* Prompt *
The answer should be the records below, word for word, with every image left out.

▬▬▬▬▬▬

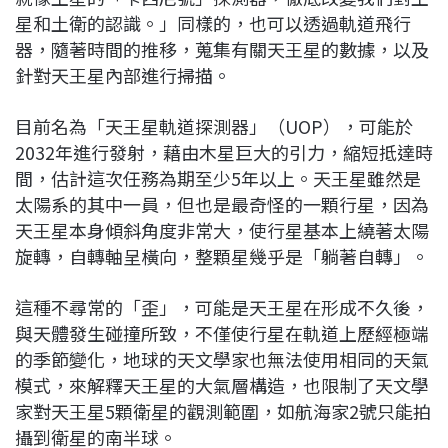
星和土衛的認識。」同樣的，也可以透過軌道飛行
器，隨著時間的推移，蒐集有關天王星的數據，以及
針對天王星內部進行掃描。
目前名為「天王星軌道探測器」（UOP），可能於
2032年進行發射，藉由木星巨大的引力，縮短抵達時
間，估計這次任務為期至少5年以上。天王星雖然是
太陽系的其中一員，但也是最奇怪的一顆行星，因為
天王星本身傾斜角度非常大，使行星基本上繞著太陽
旋轉，自轉軸呈橫向，整顆星幾乎是「躺著自轉」。
這種不尋常的「歪」，可能是天王星在形成不久後，
與天體發生碰撞所致，不僅使行星在軌道上歷經極端
的季節變化，地球的天文學
家也無法使用相同的天氣
模式，來解釋天王星的大氣層構造，也限制了天文學
家對天王星5顆衛星的觀測範圍，如航海家2號只能拍
攝到衛星的南半球。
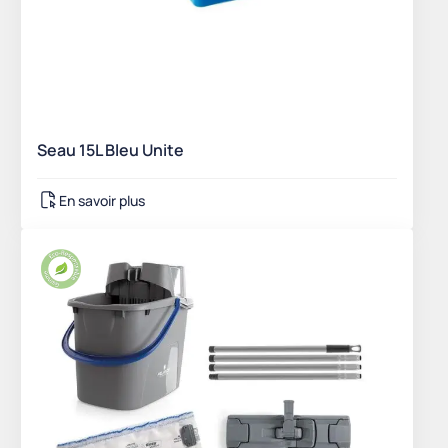
Seau 15L Bleu Unite
En savoir plus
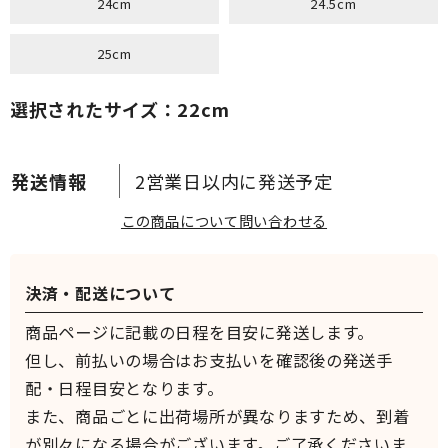
24cm
24.5cm
25cm
選択されたサイズ：22cm
2営業日以内に発送予定
この商品について問い合わせる
決済・配送について
商品ページに記載の日程を目安に発送します。
但し、前払いの場合はお支払いを確認後の発送手
配・日程目安となります。
また、商品ごとに出荷場所が異なりますため、到着
が別々になる場合がございます。ご了承くださいま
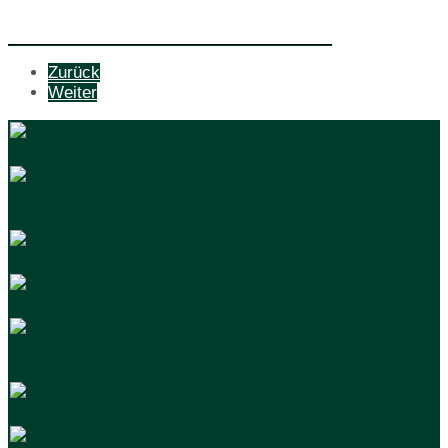
Zurück
Weiter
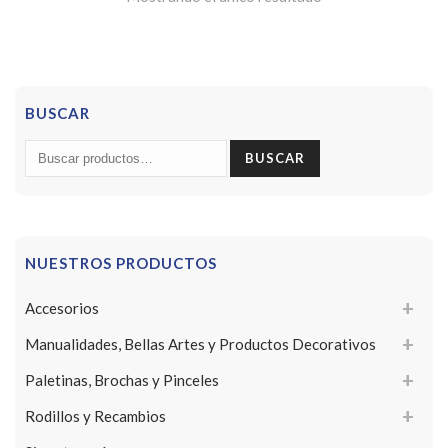
BUSCAR
Buscar
BUSCAR
por:
NUESTROS PRODUCTOS
Accesorios
Manualidades, Bellas Artes y Productos Decorativos
Paletinas, Brochas y Pinceles
Rodillos y Recambios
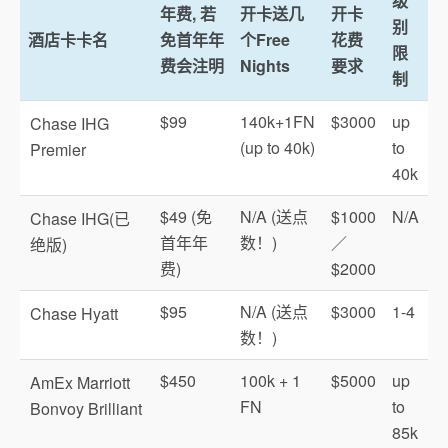
级
年费, 若
开卡送几
开卡
别
酒店卡卡名
免首年年
个Free
花费
限
费会注明
Nights
要求
制
$99
140k+1FN
$3000
up
Chase IHG
(up to 40k)
to
Premier
40k
$49 (免
N/A (送点
$1000
N/A
Chase IHG(已
首年年
数！)
／
绝版)
费)
$2000
$95
N/A (送点
$3000
1-4
Chase Hyatt
数！)
$450
100k + 1
$5000
up
AmEx Marriott
FN
to
Bonvoy Brilliant
85k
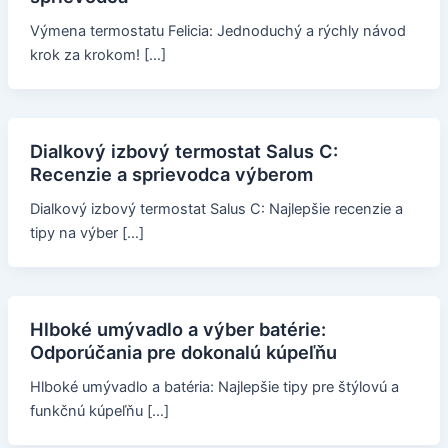
Výmena termostatu Felicia: Jednoduchý a rýchly návod
krok za krokom! […]
Dialkový izbový termostat Salus C:
Recenzie a sprievodca výberom
Dialkový izbový termostat Salus C: Najlepšie recenzie a
tipy na výber […]
Hlboké umývadlo a výber batérie:
Odporúčania pre dokonalú kúpeľňu
Hlboké umývadlo a batéria: Najlepšie tipy pre štýlovú a
funkčnú kúpeľňu […]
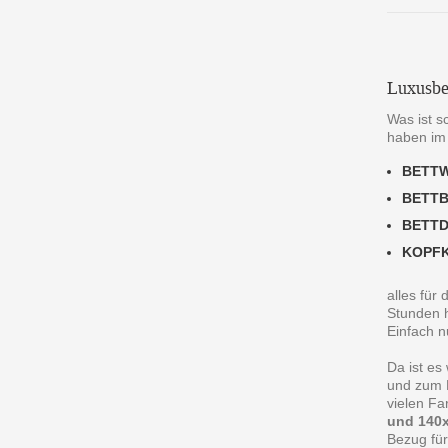
Luxusbe
Was ist s
haben im
BETT
BETT
BETT
KOPF
alles für
Stunden h
Einfach n
Da ist es
und zum R
vielen F
und 140x
Bezug für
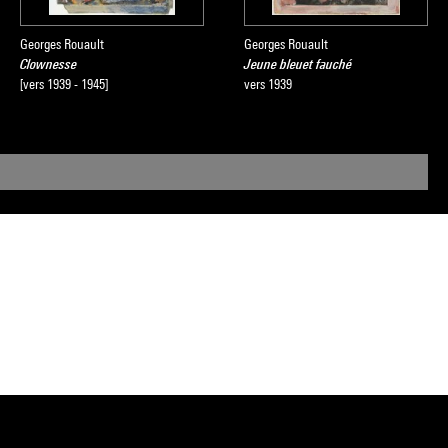
Georges Rouault
Georges Rouault
Clownesse
Jeune bleuet fauché
[vers 1939 - 1945]
vers 1939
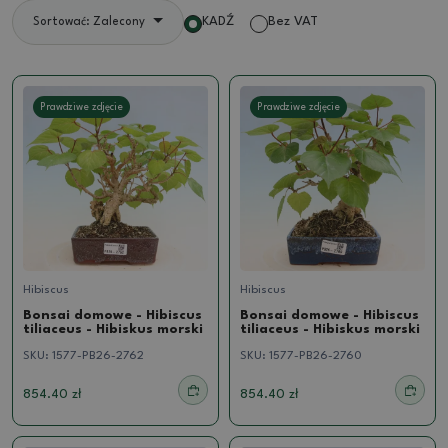
KADŹ
Bez VAT
Sortować: Zalecony
Prawdziwe zdjęcie
Prawdziwe zdjęcie
Hibiscus
Hibiscus
Bonsai domowe - Hibiscus
Bonsai domowe - Hibiscus
tiliaceus - Hibiskus morski
tiliaceus - Hibiskus morski
SKU:
1577-PB26-2762
SKU:
1577-PB26-2760
854.40 zł
854.40 zł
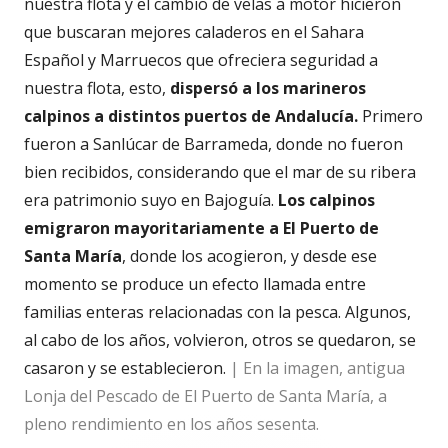
nuestra flota y el cambio de velas a motor hicieron
que buscaran mejores caladeros en el Sahara
Español y Marruecos que ofreciera seguridad a
nuestra flota, esto,
dispersó a los marineros
calpinos a distintos puertos de Andalucía.
Primero
fueron a Sanlúcar de Barrameda, donde no fueron
bien recibidos, considerando que el mar de su ribera
era patrimonio suyo en Bajoguía.
Los calpinos
emigraron mayoritariamente a El Puerto de
Santa María
, donde los acogieron, y desde ese
momento se produce un efecto llamada entre
familias enteras relacionadas con la pesca. Algunos,
al cabo de los años, volvieron, otros se quedaron, se
casaron y se establecieron.
| En la imagen, antigua
Lonja del Pescado de El Puerto de Santa María, a
pleno rendimiento en los años sesenta.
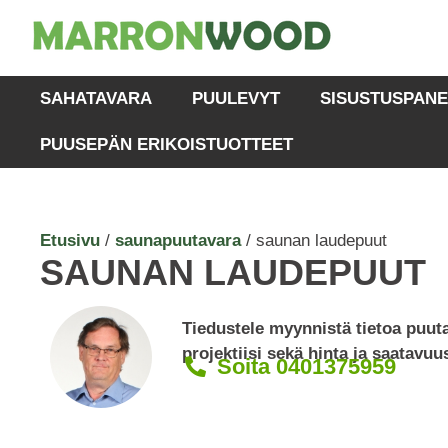
SAHATAVARA
PUULEVYT
SISUSTUSPANE
PUUSEPÄN ERIKOISTUOTTEET
Etusivu
/
saunapuutavara
/ saunan laudepuut
SAUNAN LAUDEPUUT
Tiedustele myynnistä tietoa puu
projektiisi sekä hinta ja saatavuu
Soita 0401375959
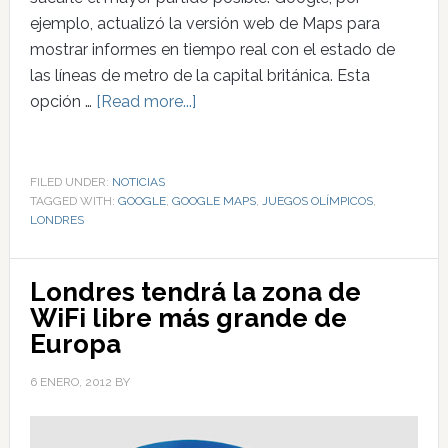
ejemplo, actualizó la versión web de Maps para
mostrar informes en tiempo real con el estado de
las líneas de metro de la capital británica. Esta
opción …
[Read more...]
FILED UNDER:
NOTICIAS
TAGGED WITH:
GOOGLE
,
GOOGLE MAPS
,
JUEGOS OLÍMPICOS
,
LONDRES
Londres tendrá la zona de
WiFi libre más grande de
Europa
6 ENERO, 2012
BY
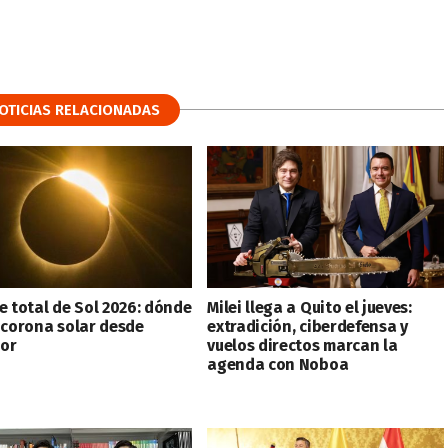
OTICIAS RELACIONADAS
e total de Sol 2026: dónde
Milei llega a Quito el jueves:
a corona solar desde
extradición, ciberdefensa y
or
vuelos directos marcan la
agenda con Noboa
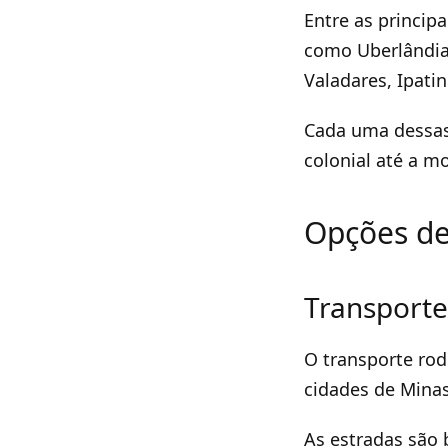
Entre as princip
como Uberlândia,
Valadares, Ipatin
Cada uma dessas 
colonial até a m
Opções de
Transporte
O transporte rod
cidades de Minas
As estradas são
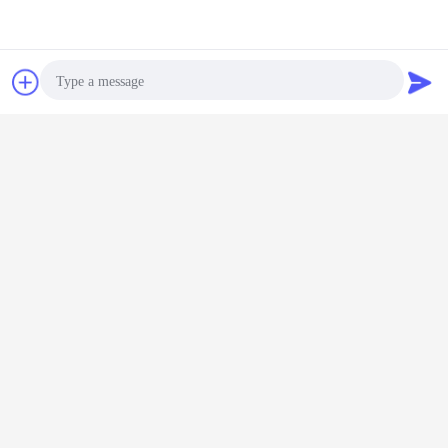
চ্যাট
উদ্ধৃতির জন্য আবেদন
Photo
Video Call
Audio Call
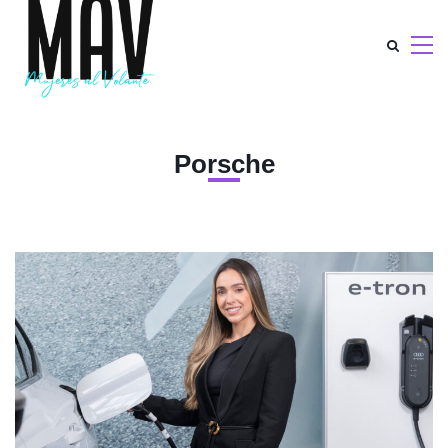
Porsche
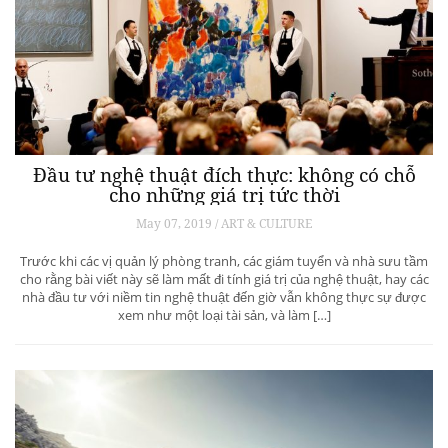
Đầu tư nghệ thuật đích thực: không có chỗ
cho những giá trị tức thời
May 07, 2019 / ART & CULTURE
Trước khi các vị quản lý phòng tranh, các giám tuyển và nhà sưu tầm
cho rằng bài viết này sẽ làm mất đi tính giá trị của nghệ thuật, hay các
nhà đầu tư với niềm tin nghệ thuật đến giờ vẫn không thực sự được
xem như một loại tài sản, và làm […]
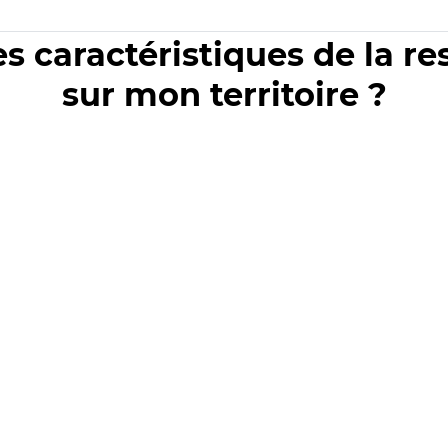
es caractéristiques de la r
sur mon territoire ?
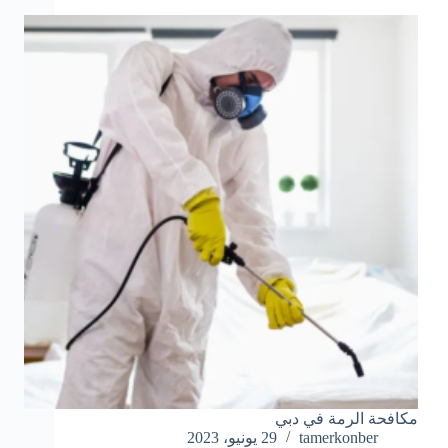
مكافحة الرمة في دبي
tamerkonber
29 يونيو، 2023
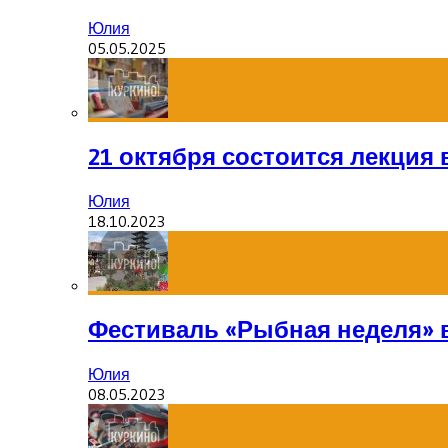
Юлия
05.05.2025
21 октября состоится лекция
Юлия
18.10.2023
Фестиваль «Рыбная неделя» 
Юлия
08.05.2023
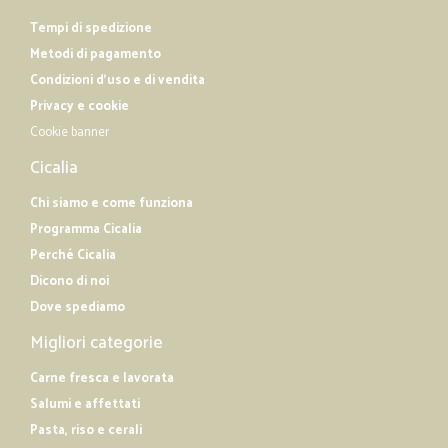
Tempi di spedizione
Metodi di pagamento
Condizioni d'uso e di vendita
Privacy e cookie
Cookie banner
Cicalia
Chi siamo e come funziona
Programma Cicalia
Perché Cicalia
Dicono di noi
Dove spediamo
Migliori categorie
Carne fresca e lavorata
Salumi e affettati
Pasta, riso e cerali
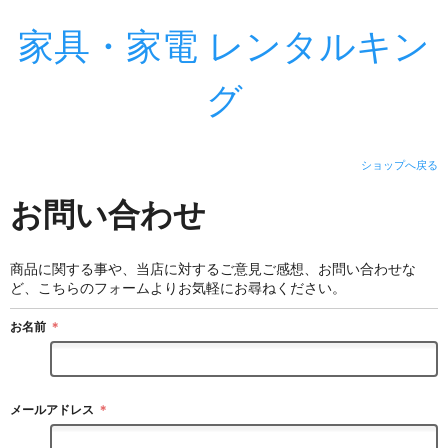
家具・家電 レンタルキン
グ
ショップへ戻る
お問い合わせ
商品に関する事や、当店に対するご意見ご感想、お問い合わせな
ど、こちらのフォームよりお気軽にお尋ねください。
お名前
＊
メールアドレス
＊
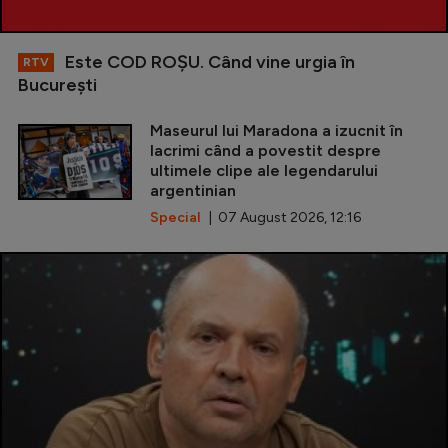
Este COD ROŞU. Când vine urgia în
RTV
Bucureşti
Maseurul lui Maradona a izucnit în
lacrimi când a povestit despre
ultimele clipe ale legendarului
argentinian
Special
| 07 August 2026, 12:16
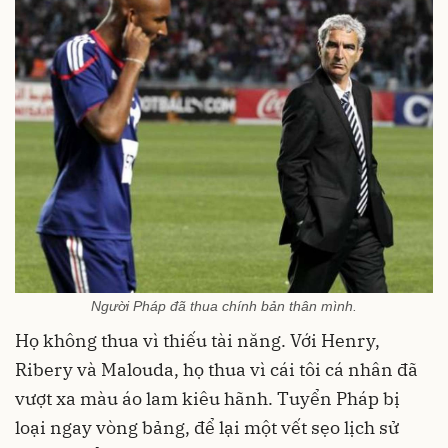
Người Pháp đã thua chính bản thân mình.
Họ không thua vì thiếu tài năng. Với Henry,
Ribery và Malouda, họ thua vì cái tôi cá nhân đã
vượt xa màu áo lam kiêu hãnh. Tuyển Pháp bị
loại ngay vòng bảng, để lại một vết sẹo lịch sử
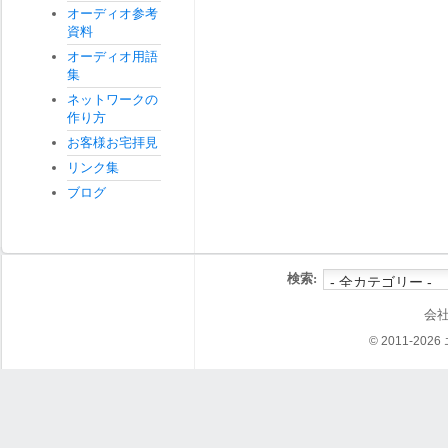
オーディオ参考
資料
オーディオ用語
集
ネットワークの
作り方
お客様お宅拝見
リンク集
ブログ
検索:
会
© 2011-202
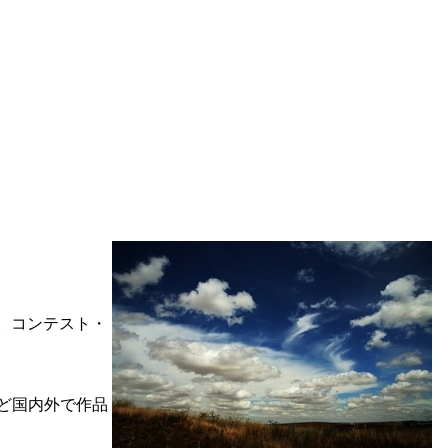
。コンテスト・
など国内外で作品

▬▬▬▬▬▬

* Output of the task *
星和土衛的認識。」同樣的，也可以透過軌道飛行
器，隨著時間的推移，蒐集有關天王星的數據，以及
針對天王星內部進行掃描。
目前名為「天王星軌道探測器」（UOP），可能於
2032年進行發射，藉由木星巨大的引力，縮短抵達時
間，估計這次任務為期至少5年以上。天王星雖然是
太陽系的其中一員，但也是最奇怪的一顆行星，因為
天王星本身傾斜角度非常大，使行星基本上繞著太陽
旋轉，自轉軸呈橫向，整顆星幾乎是「躺著自轉」。
這種不尋常的「歪」，可能是天王星在形成不久後，
與天體發生碰撞所致，不僅使行星在軌道上歷經極端
的季節變化，地球的天文學
家也無法使用相同的天氣
模式，來解釋天王星的大氣層構造，也限制了天文學
家對天王星5顆衛星的觀測範圍，如航海家2號只能拍
攝到衛星的南半球。
Seau 15L Bleu Unite
En savoir plus
24cm
24.5cm
25cm
選択されたサイズ：22cm
2営業日以内に発送予定
この商品について問い合わせる
決済・配送について
商品ページに記載の日程を目安に発送します。
但し、前払いの場合はお支払いを確認後の発送手
配・日程目安となります。
また、商品ごとに出荷場所が異なりますため、到着
が別々になる場合がございます。ご了承くださいま
Zurück
Weiter
BUSCAR
Buscar
BUSCAR
por:
NUESTROS PRODUCTOS
Accesorios
Manualidades, Bellas Artes y Productos Decorativos
Paletinas, Brochas y Pinceles
Rodillos y Recambios
级
年费, 若
开卡送几
开卡
别
酒店卡卡名
免首年年
个Free
花费
限
费会注明
Nights
要求
制
$99
140k+1FN
$3000
up
Chase IHG
(up to 40k)
to
Premier
40k
$49 (免
N/A (送点
$1000
N/A
Chase IHG(已
首年年
数！)
／
绝版)
费)
$2000
$95
N/A (送点
$3000
1-4
Chase Hyatt
数！)
$450
100k + 1
$5000
up
AmEx Marriott
FN
to
Bonvoy Brilliant
85k
Výmena termostatu Felicia: Jednoduchý a rýchly návod
krok za krokom! […]
Dialkový izbový termostat Salus C:
Recenzie a sprievodca výberom
Dialkový izbový termostat Salus C: Najlepšie recenzie a
tipy na výber […]
Hlboké umývadlo a výber batérie:
Odporúčania pre dokonalú kúpeľňu
Hlboké umývadlo a batéria: Najlepšie tipy pre štýlovú a
funkčnú kúpeľňu […]
Luxusbe
Was ist s
haben im
BETT
BETT
BETT
KOPF
alles für
Stunden h
Einfach n
Da ist es
und zum R
vielen F
und 140x
Bezug für
Georges Rouault
Georges Rouault
Clownesse
Jeune bleuet fauché
[vers 1939 - 1945]
vers 1939
KADŹ
Bez VAT
Sortować: Zalecony
Prawdziwe zdjęcie
Prawdziwe zdjęcie
Hibiscus
Hibiscus
Bonsai domowe - Hibiscus
Bonsai domowe - Hibiscus
tiliaceus - Hibiskus morski
tiliaceus - Hibiskus morski
SKU:
1577-PB26-2762
SKU:
1577-PB26-2760
854.40 zł
854.40 zł
nuestra flota y el cambio de velas a motor hicieron
que buscaran mejores caladeros en el Sahara
Español y Marruecos que ofreciera seguridad a
nuestra flota, esto,
dispersó a los marineros
calpinos a distintos puertos de Andalucía.
Primero
fueron a Sanlúcar de Barrameda, donde no fueron
bien recibidos, considerando que el mar de su ribera
era patrimonio suyo en Bajoguía.
Los calpinos
emigraron mayoritariamente a El Puerto de
Santa María
, donde los acogieron, y desde ese
momento se produce un efecto llamada entre
familias enteras relacionadas con la pesca. Algunos,
al cabo de los años, volvieron, otros se quedaron, se
casaron y se establecieron.
| En la imagen, antigua
Lonja del Pescado de El Puerto de Santa María, a
pleno rendimiento en los años sesenta.
SAHATAVARA
PUULEVYT
SISUSTUSPANE
PUUSEPÄN ERIKOISTUOTTEET
Etusivu
/
saunapuutavara
/ saunan laudepuut
SAUNAN LAUDEPUUT
Tiedustele myynnistä tietoa puu
projektiisi sekä hinta ja saatavuu
Soita 0401375959
ejemplo, actualizó la versión web de Maps para
mostrar informes en tiempo real con el estado de
las líneas de metro de la capital británica. Esta
opción …
[Read more...]
FILED UNDER:
NOTICIAS
TAGGED WITH:
GOOGLE
,
GOOGLE MAPS
,
JUEGOS OLÍMPICOS
,
LONDRES
Londres tendrá la zona de
WiFi libre más grande de
Europa
6 ENERO, 2012
BY
OTICIAS RELACIONADAS
e total de Sol 2026: dónde
Milei llega a Quito el jueves:
a corona solar desde
extradición, ciberdefensa y
or
vuelos directos marcan la
agenda con Noboa
Entre as princip
como Uberlândia,
Valadares, Ipatin
Cada uma dessas 
colonial até a m
Opções de
Transporte
O transporte rod
cidades de Minas
As estradas são
চ্যাট
উদ্ধৃতির জন্য আবেদন
Photo
Video Call
Audio Call
Porsche
Đầu tư nghệ thuật đích thực: không có chỗ
cho những giá trị tức thời
May 07, 2019 / ART & CULTURE
Trước khi các vị quản lý phòng tranh, các giám tuyển và nhà sưu tầm
cho rằng bài viết này sẽ làm mất đi tính giá trị của nghệ thuật, hay các
nhà đầu tư với niềm tin nghệ thuật đến giờ vẫn không thực sự được
xem như một loại tài sản, và làm […]
es caractéristiques de la r
sur mon territoire ?
مكافحة الرمة في دبي
tamerkonber
29 يونيو، 2023
Юлия
05.05.2025
21 октября состоится лекция
Юлия
18.10.2023
Фестиваль «Рыбная неделя» 
Юлия
08.05.2023
Tempi di spedizione
Metodi di pagamento
Condizioni d'uso e di vendita
Privacy e cookie
Cookie banner
Cicalia
Chi siamo e come funziona
Programma Cicalia
Perché Cicalia
Dicono di noi
Dove spediamo
Migliori categorie
Carne fresca e lavorata
Salumi e affettati
Pasta, riso e cerali
家具・家電 レンタルキン
グ
ショップへ戻る
お問い合わせ
商品に関する事や、当店に対するご意見ご感想、お問い合わせな
ど、こちらのフォームよりお気軽にお尋ねください。
お名前
＊
メールアドレス
＊
Este COD ROŞU. Când vine urgia în
RTV
Bucureşti
Maseurul lui Maradona a izucnit în
lacrimi când a povestit despre
ultimele clipe ale legendarului
argentinian
Special
| 07 August 2026, 12:16
Người Pháp đã thua chính bản thân mình.
Họ không thua vì thiếu tài năng. Với Henry,
Ribery và Malouda, họ thua vì cái tôi cá nhân đã
vượt xa màu áo lam kiêu hãnh. Tuyển Pháp bị
loại ngay vòng bảng, để lại một vết sẹo lịch sử
オーディオ参考
資料
オーディオ用語
集
ネットワークの
作り方
お客様お宅拝見
リンク集
ブログ
検索:
会
© 2011-202
。コンテスト・
など国内外で作品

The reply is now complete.